- [Task instructions]
Find how many lines of the following entries contain "Firefox". Reply with the number alone.

- [Records for this task]
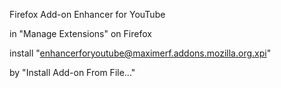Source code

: Firefox Add-on Enhancer for YouTube 



in "Manage Extensions" on Firefox

install "enhancerforyoutube@maximerf.addons.mozilla.org.xpi"

by "Install Add-on From File..."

- [Written answer]
2